More importantly, the idea of stacking a day concretizes the past. You could imagine that we each have a “stack” of our past and future days: we grab one off the top of the future stack in the morning and carry it with us as we go, inscribing it with our thoughts and feelings and activities, before placing it gently atop the past stack as we get ready for bed at night.
A big problem with habit formation is preserving a sense of accomplishment. Some habits (hello, writing!) are hard to build because the thing you’re trying to do is scary. It becomes easy to forget that you’ve done it 3 or 8 or 17 days in a row already. You only feel the anxiety and fear of what’s about to happen.

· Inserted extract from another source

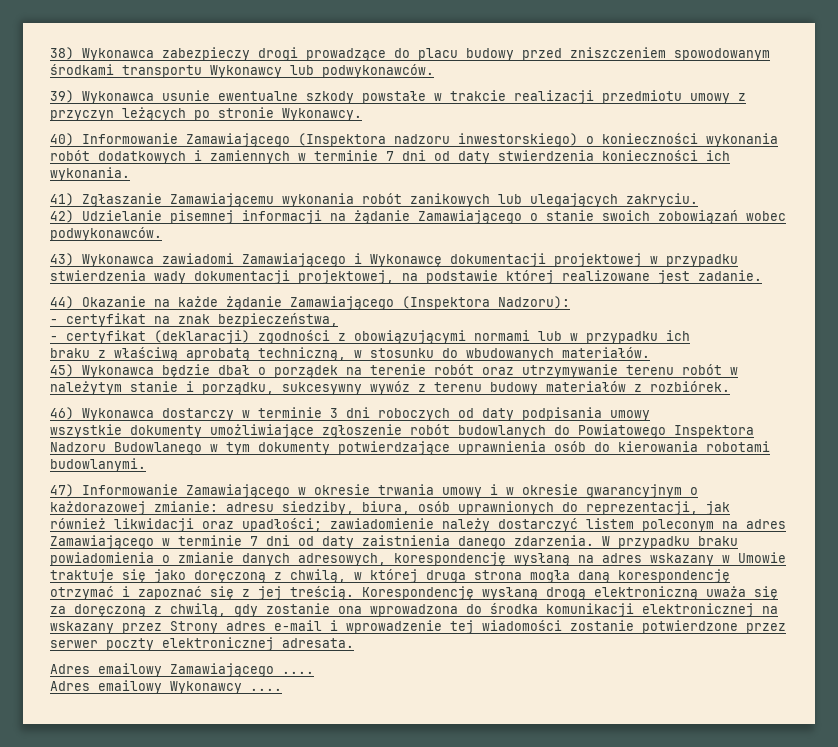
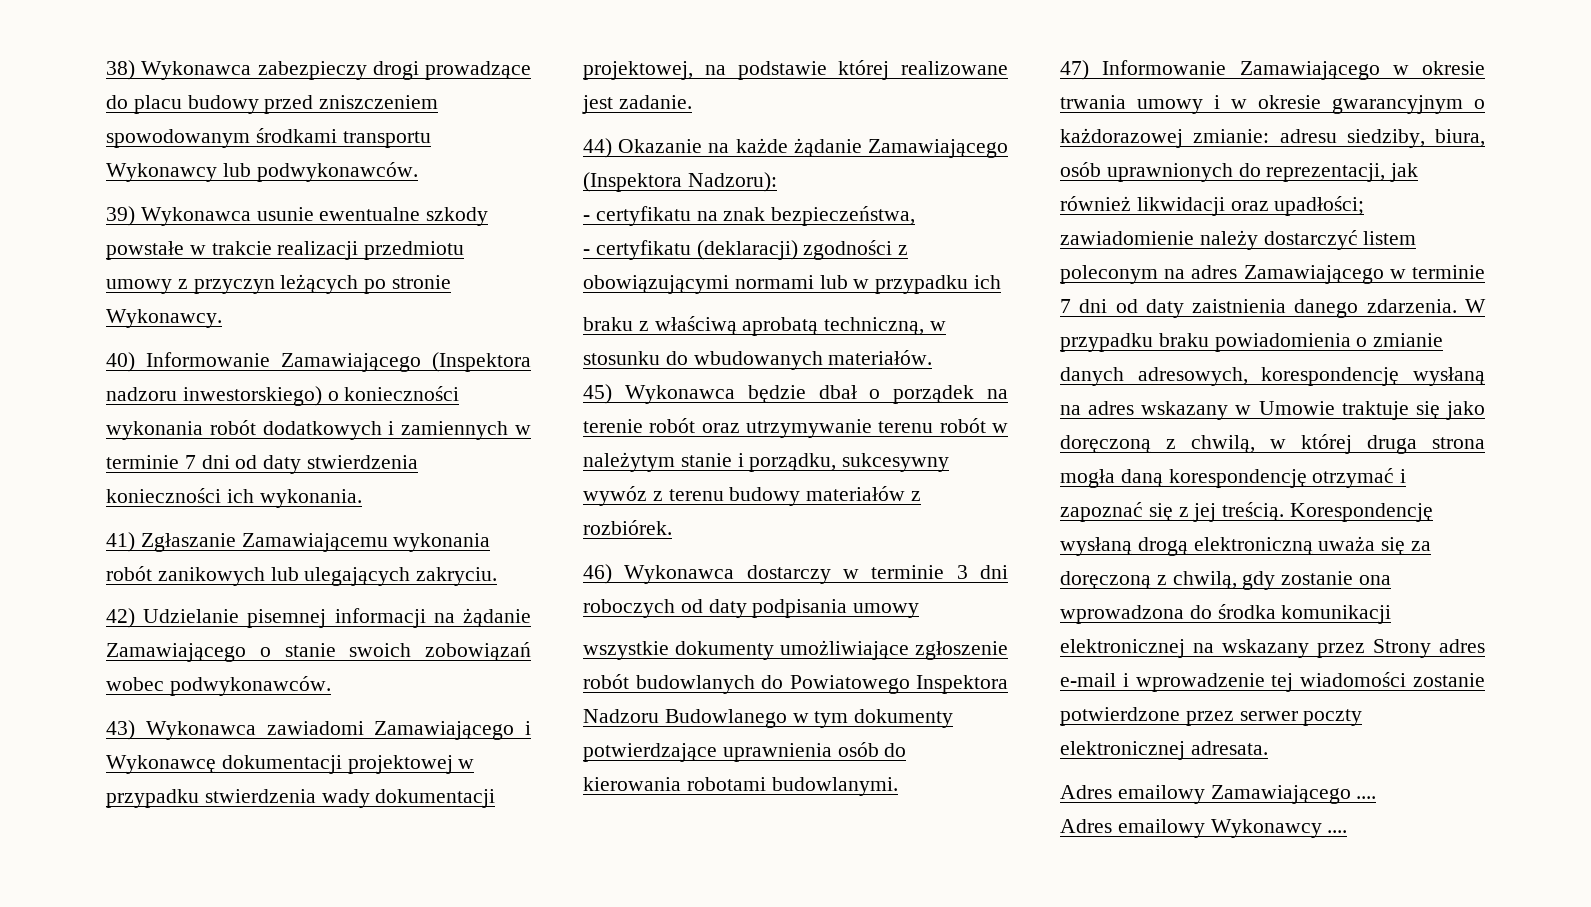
[66,313,146,327] certyfikat -> [595,206,691,226] certyfikatu
[66,330,146,344] certyfikat -> [595,240,691,260] certyfikatu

But what if you could see a “stack” of those good days, the days when you Did The Thing, even if it’s just a picture in your head you can call up when you need fortifying? Just like when you’re doing the dishes and you can see the pile of clean plates and bowls growing on the counter. Or when you’re reading a book and the number of pages behind your bookmark keeps getting thicker.
The cherry on the sundae is that you can also convert the image into something as real as that stack of dishes. You can cross off days on a physical calendar, or add a log to a pile of wood (I don’t know how I thought of that, but it sounds fun). Then, on a hard day, when you’re wondering why the hell you said you wanted to do this hard thing in the first place, you can look at your stack and think, “I did it on all those days, what’s one more?”
We just finished both seasons of The White Lotus on HBO, a show about different groups of well-off people who are all on holiday at a fictional resort. It’s thought-provoking and ambiguous and it takes a somewhat philosophical approach to contemporary issues in a way I found refreshing. I’m not the kind of person who always keeps thinking about TV episodes or movies after I see them, but this show had a way of worming itself into my mind.
One thing is that its characters are all highly realized, but you don’t get much detail about how they got to be the way they are and what their regular lives are like. You’re invited—or forced—to speculate. The whole experience feels thoughtfully designed, down to some unique choices in cinematography and sound design that, per writer/director Mike White (Jack Black’s dweeby roommate from School of Rock!), are inspired by his time as a reality show contestant. It’s a very fun and digestible series, and I’m psyched that it’ll be back for a third season.